Again, my intention here isn't to argue a particular side. I'm just trying to make it clear how complicated this stuff is and the fact that we don't have clear legal answers for most of it yet.

Ah, I see.

I argue that, even if training a dataset is fair use, distributing the result is copyright infringement. I would want my license to make that part clearer.

> even if training a dataset is fair use, distributing the result is copyright infringement

I would be inclined to agree that the current situation (ie reproducing training examples verbatim) violates copyright. On the other hand, I'm not so sure that a trained model does (or even should) be subject to the copyright of the inputs.

Of course I acknowledge that the latter view is controversial and also that such issues are so new that they haven't had a chance to be meaningfully addressed by either the courts or the legislature yet.

As an example of a similar situation, see (https://www.thiswaifudoesnotexist.net/) which was trained entirely on copyrighted artwork. Note that there are at least three distinct issues here - training the model, distributing the model itself, and distributing the output of the model.

> I would want my license to make that part clearer.

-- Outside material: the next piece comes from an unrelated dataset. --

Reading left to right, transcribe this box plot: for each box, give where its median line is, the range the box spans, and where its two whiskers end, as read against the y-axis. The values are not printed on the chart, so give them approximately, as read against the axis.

But again, GitHub's argument here is that the license is completely irrelevant because it doesn't apply in the first place. Thus they won't care one bit about any clarifications you make one way or the other.

You said that you're "not so sure that a trained model does (or even should) be subject to the copyright of the inputs."

You missed my point. I'm not saying that the model is subject to the copyright of the inputs; I'm saying that the model's outputs are, which is entirely different. We say that the output of a compiler is still subject to the copyright of the inputs, so why not this?

I misspoke. (Err mistyped?) I suspect there will often be a stronger case to be made for the model itself falling under copyright than what it outputs. It's up to the courts and the legislature in the end though, so who knows.

Anyway, by providing public access to this thing I infer GitHub to be taking the position that copyright doesn't apply to the output. (And I suspect they are wrong, in particular because of the verbatim code samples people have managed to coax out of it.)

> even if training a dataset is fair use, distributing the result is copyright infringement

That seems an unlikely legal argument. It would defeat the point of fair use if you couldn’t distribute the result.

And no copyright license can override copyright law. Licenses can only grant rights, they can’t take them away.

Can you add fines?
I wish. I just want users to know what rights they have. Ultimately, I want my software to serve end users, not companies. If companies add value for users with my software, that's exactly what I want.

But stripping licenses away so that users can't know what rights they have with my code is not that.